Nicaragua Prepares for War
MANAGUA — Nicaragua is getting ready for war.
That’s how simplistic the thinking of its political leaders has become. To the Sandinistas the question is not whether all-out war with the United States will break out, but when.
Evidence of this mind-set is clear to people outside the country when they read about Nicaragua’s 60,000-person army, the biggest in Central America, and the hundreds of Soviet tanks and other heavy-duty weapons in the Sandinista arsenal. But the gut-level certainty of it doesn’t hit until you are here, when almost every able-bodied young person you see is in uniform, when you talk to people who have already lost sons to the fighting between the army and the U.S.-backed contra rebels.
A visitor comes to Nicaragua prepared to discuss the chances for diplomacy and peace in Central America, and the prospects for more human rights and democracy for the Nicaraguan people. The Sandinistas aren’t much interested in such niceties any longer. They have more fundamental issues, like survival, on their mind.
The Sandinistas are true believers who want their revolution to continue after they are gone. Naturally, they would like to be around to see the fulfillment of what they began with the overthrow of the Somozas in 1979. But, taking a lesson from history, they have convinced themselves that for this to happen, they must fight the United States, and that many of them, and many Nicaraguans, will die in the process.
They have been led to this fatalistic vision by the simplistic thinking of another political leader, also a true believer, who happens to be President of the United States. Sandinista spokesmen say that Ronald Reagan’s true feelings about them and their country were there for all to see when he spoke on television April 22, urging Congress to approve $100 million in military aid to the contras.
“He compared us to Libya,” said deputy interior minister Omar Cabezas. “He is trying to link Nicaragua with Libya in the minds of the American people so he can do to us what he did to Libya.”
“How can he not do anything to us, after all that?” Cabezas added. “It’s become a point of honor with him. He must do something to us before he leaves office.”
That explains some of the Sandinista moves that strike Americans as downright dumb, like sending troops into neighboring Honduras, a U.S. ally, just as Congress is debating financial aid for the contras. Suggest to Cabezas and other Sandinistas that this looks provocative in Washington, and the consistent answer is, “Why should we care what you think? We have our own problems.”
That expectation of war is also why the Nicaraguan government continues to come down hard on the few remaining symbols of opposition to its rule, like the newspaper La Prensa and the Roman Catholic Church, whose radio station has been forced off the air.

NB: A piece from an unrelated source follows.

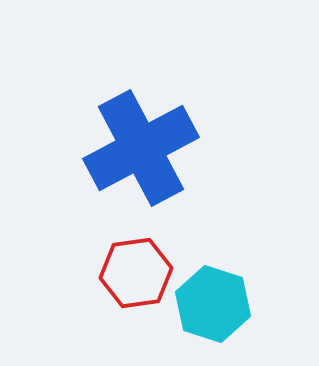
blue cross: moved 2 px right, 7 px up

“They violated government broadcast rules,” Cabezas said. “Not once or twice, but many times. And many times they were warned about it, and still persisted. We simply could not put up with that any longer in a time of national crisis.”
Cabezas is a thin, intense man. He is also the author of a book called “Fire in the Mountain,” which chronicles his experiences as an idealistic urban student who became a guerrilla fighter during the rebellion that overthrew dictator Anastasio Somoza.
Watching Cabezas pace nervously in a stuffy government office on a humid night, a cynic might conclude that his expectation of a U.S. invasion is the romantic notion of a former guerrilla who has grown bored with the dull responsibilities of government.
But that does not account for the apparent unanimity with which Cabezas’ views are shared in Nicaragua.
It does not explain the opinions of a young soldier I met on the road to Matagalpa, a mountain town that is a center of Sandinista military activity against the contras. He was heading home on leave and said that he had been in the army for six years and was prepared to be in uniform a lot longer.
“Your Congress is useless,” he said with no bitterness. “They don’t debate whether attacking us is right or wrong, but how much aid to give our enemies.”
Then there was the cooly methodical briefing I got from Commandante Javier Carrion, the military commander in Matagalpa. He quickly summarized his campaign against the contras, then went on to outline the strategy being prepared for the anticipated U.S. invasion.
“We are doing two things at once,” he said. “We fight a counterinsurgency war while also preparing to fight a conventional invader. In the cities, along the Pacific Coast, we are training our armored forces, reserves and the militia to be the first line of defense against an invasion. But we cannot stand up very long against the kind of force the United States has. So here in the mountains, our special counterinsurgency troops will wage a prolonged war against the occupation troops.”
The purpose of this strategy, both Carrion and Cabezas said, will be to inflict as many casualties as possible on the U.S. forces, with the aim of wearing down U.S. public support for a war against Nicaragua.
Sad as it sounds, the strategy makes sense from a Nicaraguan perspective.
Of course, we in the United States can think of reasons why a war with Nicaragua is not inevitable. Congress might get its back up and say no to Reagan. Or the President might be discouraged by public revulsion against such a war. Negative public opinion might even cause bureaucratic resistance in the Pentagon, where military leaders remember the lessons of Vietnam better than Reagan does.
But it would be foolish for anybody in Nicaragua to count on those things happening. That is why the Sandinistas plan for war--and wait.